Records contained in a dataset
+++

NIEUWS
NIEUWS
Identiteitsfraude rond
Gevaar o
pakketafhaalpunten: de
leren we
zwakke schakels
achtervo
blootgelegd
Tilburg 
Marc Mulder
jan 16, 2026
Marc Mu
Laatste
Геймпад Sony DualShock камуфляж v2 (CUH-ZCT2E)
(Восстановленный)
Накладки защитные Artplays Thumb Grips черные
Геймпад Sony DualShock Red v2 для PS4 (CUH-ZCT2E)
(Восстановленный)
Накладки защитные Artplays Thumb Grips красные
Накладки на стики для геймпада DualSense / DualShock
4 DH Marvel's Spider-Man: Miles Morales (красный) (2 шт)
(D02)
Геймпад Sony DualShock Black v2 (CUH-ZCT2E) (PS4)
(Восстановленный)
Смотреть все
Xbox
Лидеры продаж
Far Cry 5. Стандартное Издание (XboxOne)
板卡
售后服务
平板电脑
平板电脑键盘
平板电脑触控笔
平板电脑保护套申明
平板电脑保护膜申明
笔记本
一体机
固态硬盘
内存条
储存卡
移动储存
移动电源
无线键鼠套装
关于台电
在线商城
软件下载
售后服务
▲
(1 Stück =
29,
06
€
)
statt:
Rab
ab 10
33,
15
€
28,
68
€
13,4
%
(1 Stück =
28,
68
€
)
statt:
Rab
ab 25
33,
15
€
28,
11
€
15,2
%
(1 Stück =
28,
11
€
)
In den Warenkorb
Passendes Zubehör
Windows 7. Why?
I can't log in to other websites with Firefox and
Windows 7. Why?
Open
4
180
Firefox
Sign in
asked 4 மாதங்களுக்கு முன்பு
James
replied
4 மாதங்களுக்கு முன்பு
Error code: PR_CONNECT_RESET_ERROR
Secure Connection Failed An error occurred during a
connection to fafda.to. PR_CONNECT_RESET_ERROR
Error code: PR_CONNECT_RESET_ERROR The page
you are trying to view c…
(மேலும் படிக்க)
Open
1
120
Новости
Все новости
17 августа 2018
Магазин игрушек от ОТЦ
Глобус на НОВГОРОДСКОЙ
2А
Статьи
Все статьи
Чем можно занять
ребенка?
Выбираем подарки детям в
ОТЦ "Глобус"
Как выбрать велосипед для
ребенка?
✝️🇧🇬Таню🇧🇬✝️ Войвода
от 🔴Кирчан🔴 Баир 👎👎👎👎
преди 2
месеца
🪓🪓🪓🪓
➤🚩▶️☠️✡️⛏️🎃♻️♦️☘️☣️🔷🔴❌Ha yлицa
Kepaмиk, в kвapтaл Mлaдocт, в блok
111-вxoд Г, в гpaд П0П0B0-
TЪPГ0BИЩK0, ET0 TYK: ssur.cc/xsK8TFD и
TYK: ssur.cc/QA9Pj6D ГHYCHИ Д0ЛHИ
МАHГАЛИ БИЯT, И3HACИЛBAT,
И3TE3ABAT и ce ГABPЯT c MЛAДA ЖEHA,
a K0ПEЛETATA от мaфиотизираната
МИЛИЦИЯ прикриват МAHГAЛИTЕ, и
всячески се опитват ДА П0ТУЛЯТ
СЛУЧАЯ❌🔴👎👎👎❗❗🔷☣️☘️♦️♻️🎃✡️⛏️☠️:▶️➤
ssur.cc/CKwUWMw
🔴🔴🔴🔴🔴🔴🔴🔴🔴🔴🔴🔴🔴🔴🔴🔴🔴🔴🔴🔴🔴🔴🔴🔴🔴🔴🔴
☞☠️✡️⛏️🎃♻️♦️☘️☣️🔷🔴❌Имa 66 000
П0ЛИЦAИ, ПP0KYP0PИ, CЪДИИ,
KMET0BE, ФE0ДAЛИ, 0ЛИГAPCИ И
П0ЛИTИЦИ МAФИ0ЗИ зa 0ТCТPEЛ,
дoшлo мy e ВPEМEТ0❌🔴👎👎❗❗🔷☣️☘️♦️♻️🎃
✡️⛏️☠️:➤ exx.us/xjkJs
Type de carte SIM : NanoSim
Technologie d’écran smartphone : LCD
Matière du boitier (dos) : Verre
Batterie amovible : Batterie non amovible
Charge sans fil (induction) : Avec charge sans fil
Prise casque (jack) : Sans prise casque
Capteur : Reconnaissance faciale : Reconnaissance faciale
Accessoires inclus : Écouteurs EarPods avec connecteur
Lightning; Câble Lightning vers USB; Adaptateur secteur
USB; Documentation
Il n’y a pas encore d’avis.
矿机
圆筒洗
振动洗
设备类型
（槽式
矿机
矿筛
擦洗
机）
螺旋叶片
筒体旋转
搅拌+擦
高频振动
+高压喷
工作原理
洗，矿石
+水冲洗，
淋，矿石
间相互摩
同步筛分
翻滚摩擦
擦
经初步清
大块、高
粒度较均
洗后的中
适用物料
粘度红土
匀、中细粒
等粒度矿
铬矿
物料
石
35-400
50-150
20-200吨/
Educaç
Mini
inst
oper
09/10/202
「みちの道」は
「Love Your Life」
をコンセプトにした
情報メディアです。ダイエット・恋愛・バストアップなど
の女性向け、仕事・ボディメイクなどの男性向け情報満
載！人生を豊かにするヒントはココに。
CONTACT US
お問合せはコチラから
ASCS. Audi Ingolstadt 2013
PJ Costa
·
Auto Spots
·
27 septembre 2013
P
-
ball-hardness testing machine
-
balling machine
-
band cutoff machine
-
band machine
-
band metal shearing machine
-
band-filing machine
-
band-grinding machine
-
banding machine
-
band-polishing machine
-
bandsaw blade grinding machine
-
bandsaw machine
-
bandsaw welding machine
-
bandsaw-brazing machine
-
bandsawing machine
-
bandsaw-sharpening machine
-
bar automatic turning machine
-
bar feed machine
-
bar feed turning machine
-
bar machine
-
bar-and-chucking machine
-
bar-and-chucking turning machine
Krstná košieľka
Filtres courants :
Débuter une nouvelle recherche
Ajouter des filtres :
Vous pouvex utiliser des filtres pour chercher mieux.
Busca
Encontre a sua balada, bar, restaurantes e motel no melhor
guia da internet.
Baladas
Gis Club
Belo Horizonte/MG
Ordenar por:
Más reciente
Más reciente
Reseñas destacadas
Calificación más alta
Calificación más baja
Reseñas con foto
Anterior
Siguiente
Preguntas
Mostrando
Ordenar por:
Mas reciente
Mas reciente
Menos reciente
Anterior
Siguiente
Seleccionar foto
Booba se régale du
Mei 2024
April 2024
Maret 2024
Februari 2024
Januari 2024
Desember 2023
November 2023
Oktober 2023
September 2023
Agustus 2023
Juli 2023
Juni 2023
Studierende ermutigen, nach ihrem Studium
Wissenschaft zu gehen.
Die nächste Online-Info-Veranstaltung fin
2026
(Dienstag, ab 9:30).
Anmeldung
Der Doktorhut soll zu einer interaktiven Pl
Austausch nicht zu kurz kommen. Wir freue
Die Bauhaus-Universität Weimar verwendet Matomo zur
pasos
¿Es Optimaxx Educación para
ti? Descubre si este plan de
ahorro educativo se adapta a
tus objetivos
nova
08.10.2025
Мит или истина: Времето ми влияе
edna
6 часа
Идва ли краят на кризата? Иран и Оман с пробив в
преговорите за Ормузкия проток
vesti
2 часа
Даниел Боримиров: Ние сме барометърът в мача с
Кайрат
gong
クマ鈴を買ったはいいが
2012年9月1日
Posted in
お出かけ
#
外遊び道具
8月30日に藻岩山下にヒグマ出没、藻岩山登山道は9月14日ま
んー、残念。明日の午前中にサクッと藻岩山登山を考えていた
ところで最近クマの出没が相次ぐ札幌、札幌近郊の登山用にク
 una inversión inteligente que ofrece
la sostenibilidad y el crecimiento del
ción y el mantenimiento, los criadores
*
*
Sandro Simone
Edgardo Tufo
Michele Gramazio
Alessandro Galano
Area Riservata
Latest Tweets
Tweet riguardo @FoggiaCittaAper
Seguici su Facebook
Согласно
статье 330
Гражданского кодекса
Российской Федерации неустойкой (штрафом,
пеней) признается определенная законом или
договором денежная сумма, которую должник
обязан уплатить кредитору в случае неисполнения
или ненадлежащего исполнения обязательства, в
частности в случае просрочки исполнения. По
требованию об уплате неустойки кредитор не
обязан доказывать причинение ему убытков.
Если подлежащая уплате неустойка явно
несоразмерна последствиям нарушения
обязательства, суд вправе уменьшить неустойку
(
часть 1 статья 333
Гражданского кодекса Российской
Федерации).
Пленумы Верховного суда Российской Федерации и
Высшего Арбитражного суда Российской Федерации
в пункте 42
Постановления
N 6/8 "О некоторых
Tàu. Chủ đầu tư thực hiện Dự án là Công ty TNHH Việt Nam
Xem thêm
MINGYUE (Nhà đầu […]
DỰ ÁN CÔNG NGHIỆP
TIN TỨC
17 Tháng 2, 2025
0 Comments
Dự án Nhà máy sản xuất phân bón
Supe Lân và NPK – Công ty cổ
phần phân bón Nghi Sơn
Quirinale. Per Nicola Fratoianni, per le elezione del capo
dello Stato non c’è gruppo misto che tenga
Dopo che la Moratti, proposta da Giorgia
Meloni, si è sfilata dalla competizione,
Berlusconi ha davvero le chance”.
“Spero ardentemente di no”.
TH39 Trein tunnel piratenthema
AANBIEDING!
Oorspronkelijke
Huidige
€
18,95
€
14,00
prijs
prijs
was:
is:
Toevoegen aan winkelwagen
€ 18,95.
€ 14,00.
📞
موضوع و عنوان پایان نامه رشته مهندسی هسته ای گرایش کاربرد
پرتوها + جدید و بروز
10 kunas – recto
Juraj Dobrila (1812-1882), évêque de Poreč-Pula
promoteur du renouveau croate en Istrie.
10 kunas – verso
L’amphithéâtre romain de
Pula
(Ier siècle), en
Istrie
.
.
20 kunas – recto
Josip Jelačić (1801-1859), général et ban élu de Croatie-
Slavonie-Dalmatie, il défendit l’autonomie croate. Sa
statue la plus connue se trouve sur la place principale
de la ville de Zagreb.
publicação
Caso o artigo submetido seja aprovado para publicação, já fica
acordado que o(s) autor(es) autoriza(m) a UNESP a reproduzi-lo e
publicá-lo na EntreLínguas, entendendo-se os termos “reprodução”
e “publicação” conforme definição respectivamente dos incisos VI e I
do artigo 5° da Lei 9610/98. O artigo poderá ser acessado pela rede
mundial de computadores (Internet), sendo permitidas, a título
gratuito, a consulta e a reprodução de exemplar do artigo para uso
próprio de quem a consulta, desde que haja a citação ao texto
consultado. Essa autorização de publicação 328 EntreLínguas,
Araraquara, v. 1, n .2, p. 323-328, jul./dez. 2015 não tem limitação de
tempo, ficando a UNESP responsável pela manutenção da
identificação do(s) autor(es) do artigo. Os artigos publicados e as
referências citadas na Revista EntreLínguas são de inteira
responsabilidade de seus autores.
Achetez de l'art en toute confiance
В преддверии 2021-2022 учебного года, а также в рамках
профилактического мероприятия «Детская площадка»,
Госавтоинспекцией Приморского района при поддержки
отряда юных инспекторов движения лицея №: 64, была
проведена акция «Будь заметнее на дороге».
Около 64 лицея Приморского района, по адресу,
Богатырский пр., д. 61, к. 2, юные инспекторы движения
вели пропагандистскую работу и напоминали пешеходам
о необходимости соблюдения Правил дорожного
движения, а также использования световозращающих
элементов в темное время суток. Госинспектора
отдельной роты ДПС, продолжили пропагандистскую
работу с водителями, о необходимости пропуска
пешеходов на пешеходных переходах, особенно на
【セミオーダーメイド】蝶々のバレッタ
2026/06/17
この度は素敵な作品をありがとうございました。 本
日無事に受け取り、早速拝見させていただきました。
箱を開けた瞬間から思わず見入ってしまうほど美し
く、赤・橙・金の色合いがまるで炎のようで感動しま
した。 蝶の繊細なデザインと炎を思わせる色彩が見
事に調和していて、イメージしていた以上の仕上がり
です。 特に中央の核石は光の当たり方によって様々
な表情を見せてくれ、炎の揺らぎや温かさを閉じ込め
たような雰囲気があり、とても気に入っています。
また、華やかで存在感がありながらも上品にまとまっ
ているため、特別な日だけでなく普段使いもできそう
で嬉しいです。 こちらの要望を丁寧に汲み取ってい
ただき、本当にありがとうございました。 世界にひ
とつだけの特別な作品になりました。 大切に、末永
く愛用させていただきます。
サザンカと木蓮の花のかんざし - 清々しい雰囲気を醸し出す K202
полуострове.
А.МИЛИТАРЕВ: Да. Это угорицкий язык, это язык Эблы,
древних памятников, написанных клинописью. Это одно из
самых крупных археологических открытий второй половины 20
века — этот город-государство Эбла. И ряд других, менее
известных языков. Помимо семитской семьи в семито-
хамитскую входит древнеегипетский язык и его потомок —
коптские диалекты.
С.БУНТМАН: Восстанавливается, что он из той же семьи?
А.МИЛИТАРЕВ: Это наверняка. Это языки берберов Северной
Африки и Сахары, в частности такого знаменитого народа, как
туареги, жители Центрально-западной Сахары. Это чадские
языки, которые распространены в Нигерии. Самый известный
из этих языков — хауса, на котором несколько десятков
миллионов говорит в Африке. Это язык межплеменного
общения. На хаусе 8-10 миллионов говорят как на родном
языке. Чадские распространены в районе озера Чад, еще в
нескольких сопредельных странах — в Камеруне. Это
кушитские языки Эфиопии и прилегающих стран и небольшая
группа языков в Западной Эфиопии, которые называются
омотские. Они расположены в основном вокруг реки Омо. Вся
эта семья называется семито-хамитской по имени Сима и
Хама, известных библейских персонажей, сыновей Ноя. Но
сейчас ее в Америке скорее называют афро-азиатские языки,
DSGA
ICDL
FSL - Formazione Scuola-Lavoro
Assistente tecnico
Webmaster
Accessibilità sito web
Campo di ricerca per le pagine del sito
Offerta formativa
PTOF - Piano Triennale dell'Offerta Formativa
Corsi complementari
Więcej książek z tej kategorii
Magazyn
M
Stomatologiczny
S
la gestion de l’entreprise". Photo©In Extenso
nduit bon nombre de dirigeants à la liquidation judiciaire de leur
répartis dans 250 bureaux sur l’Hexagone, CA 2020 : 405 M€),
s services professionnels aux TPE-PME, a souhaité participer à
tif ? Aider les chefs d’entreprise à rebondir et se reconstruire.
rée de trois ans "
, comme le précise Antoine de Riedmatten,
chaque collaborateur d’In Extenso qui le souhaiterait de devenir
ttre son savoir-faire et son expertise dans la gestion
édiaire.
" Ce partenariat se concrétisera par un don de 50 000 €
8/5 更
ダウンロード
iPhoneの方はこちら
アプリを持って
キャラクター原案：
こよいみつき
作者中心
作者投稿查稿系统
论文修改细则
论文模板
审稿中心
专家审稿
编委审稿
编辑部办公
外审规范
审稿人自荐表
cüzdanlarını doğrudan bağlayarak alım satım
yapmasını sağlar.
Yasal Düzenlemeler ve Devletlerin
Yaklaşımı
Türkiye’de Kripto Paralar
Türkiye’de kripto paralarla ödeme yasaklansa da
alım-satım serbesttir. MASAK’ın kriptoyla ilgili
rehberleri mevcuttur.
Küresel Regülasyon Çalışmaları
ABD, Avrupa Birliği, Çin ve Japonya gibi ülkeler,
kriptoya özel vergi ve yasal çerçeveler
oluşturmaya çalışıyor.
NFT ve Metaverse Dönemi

+++

To do
Among the lines above, which ones hold the string "Türkiye"? Show them.

Solution to the problem
Türkiye’de Kripto Paralar
Türkiye’de kripto paralarla ödeme yasaklansa da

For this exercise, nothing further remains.